Scout has morphed into a 26 year-old Jean Louise, a university student in NYC who visits her hometown of Maycomb, Alabama out of obligation to aid her aging and sick father, Atticus. She’s grown out of her tomboy lifestyle and finds herself in some kind of love with Henry, Jem’s childhood friend. Jean Louise’s reflections on Maycomb and her realizations that it is a city stuck forever in the ignorant past comfort me. She’s grown into a feminist and a kind person, someone who sticks up for her beliefs and for others’ rights. And in her opinion, she turned out this way because of being raised by Atticus Finch, an honorable man who taught her to be fair and good. Jean Louise debates with herself about her feelings for Henry, a man who is obviously in love with her. She reflects that she may love Henry and then realizes this feeling is not okay- it is a sort of settling. ‘Love’s the only thing in this world that is unequivocal. There are different kinds of love, certainly, but it’s a you do or you don’t proposition with them all.’ Jean Louise knows perhaps her entire life that she doesn’t love Henry the way she wants to love her future husband. This is the first problem for Jean Louise, but it exists in a small capacity, even at the beginning of the novel. Her real problems have yet to begin.
I will admit, absolutely everything differs from To Kill A Mockingbird in Go Set A Watchman: Jem is gone, Atticus fails us, Calpurnia is distant, and Jean Louise feels hatred. It does not feel like the same world, and that is both shocking and disappointing to readers who have loved To Kill A Mockingbird for their entire lives. But this is also the strongest bit of Go Set A Watchman: our horror that the story has changed is Scout’s horror too. Jean Louise decides to follow her father and Henry to a mysterious meeting and here she learns the shocking truth that changes our very foundation and hers as well: Henry, the man Jean Louise has promised and is trying to love, alongside Atticus, the man Jean Louise adores effortlessly, is attending meetings in support of segregation. Atticus, the man who fought for a black man only years ago, claiming that he fought for fairness despite color, now fights for something we and Jean Louise see as extremely unfair and out of character. It breaks our hearts and feels like a slap in the face- but Lee does not play as if this is a forgivable and understandable quality of Atticus; rather, she condemns him via Jean Louise for the rest of the novel. Hatred permeates her. It’s a dark and scary journey for Jean Louise, one which causes her to relearn absolutely everything she thought she knew.

# Goal A:
According to the Go Set A Watchman review, whom does Jean Louise follow to a mysterious meeting?
# Goal B:
Write a continuation of the Go Set A Watchman review, starting after its last sentence.
The material is not needed for anything asked here.

# Data extract:

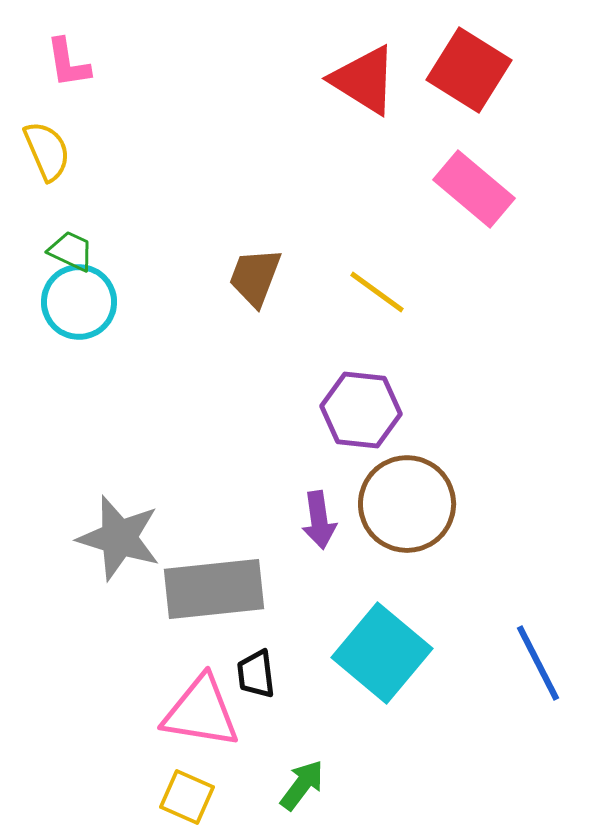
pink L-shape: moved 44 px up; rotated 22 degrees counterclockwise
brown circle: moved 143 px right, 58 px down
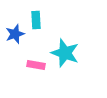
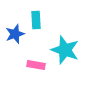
cyan star: moved 3 px up
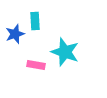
cyan rectangle: moved 1 px left, 1 px down
cyan star: moved 2 px down
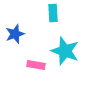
cyan rectangle: moved 18 px right, 8 px up
cyan star: moved 1 px up
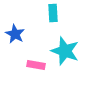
blue star: rotated 24 degrees counterclockwise
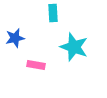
blue star: moved 4 px down; rotated 30 degrees clockwise
cyan star: moved 9 px right, 4 px up
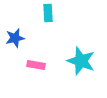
cyan rectangle: moved 5 px left
cyan star: moved 7 px right, 14 px down
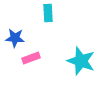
blue star: rotated 18 degrees clockwise
pink rectangle: moved 5 px left, 7 px up; rotated 30 degrees counterclockwise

# Right answer A:
She follows her father, Atticus, and Henry.

# Right answer B:
‘You who called me Scout are dead in your grave.’ The hatred is real and true and lasting. This story is not about a father and daughter relationship; it’s not about a family going through a hard lesson together. That was To Kill A Mockingbird. This tells the tale of a woman who has come into her own set of beliefs, who has grown independently but not independently enough. It’s the story of a woman finding the truth about humanity: no human being is perfect. None of us are suited for the role of hero. Not even Atticus Finch. It’s the story of a woman trying to piece back together her heart that has been shattered by discovering that her childhood was simply an illusion. And in the end it’s a story of a woman who has to find a way to love her father for the man that he is rather than the hero she’s thought him to be.
‘I need a watchman to go forward and proclaim to them all that 26 years is too long to play a joke on anybody, no matter how funny it is.’ The unfairness permeates. The heartbreak persists, throbs in every thought she has. Jean Louise attempts to slink away from Maycomb, to forget the city and her father and Henry, to go back to NYC to the civilized human beings. But first comes a confrontation with Atticus, one she won’t participate in because of her desire: ‘She had been half willing to sponge out what she had seen and heard, creep back to New York, and make him a memory. A memory of the three of them, Atticus, Jem, and her, when things were uncomplicated and people did not lie. But she could not let him add hypocrisy to the lie.’ Disgust and anger trump fear, trump the fear that she will ruin her relationship, both past and future, with her father. ‘Why didn’t you hit me instead? For God’s sake, Atticus!’ He has wounded her deeply: ‘I mean I grew up right here in your house, and I never knew what was in your mind. I only heard what you said. You neglected to tell me that we were naturally better than the Negroes. You’re a coward as well as a snob and a tyrant, Atticus. I’ll never forgive you for what you did to me. I believed in you. I looked up to like I’ve never looked up to anybody in my life and never will again. You’re the only person I’ve ever fully trusted and now I’m done for. I despise you and everything you stand for.’ Jean Louise likens her father to Hitler and throws more insults at him, not faltering when he professes his undying love for her despite. The rage fills Jean Louise and letting it out consumes and refreshes her.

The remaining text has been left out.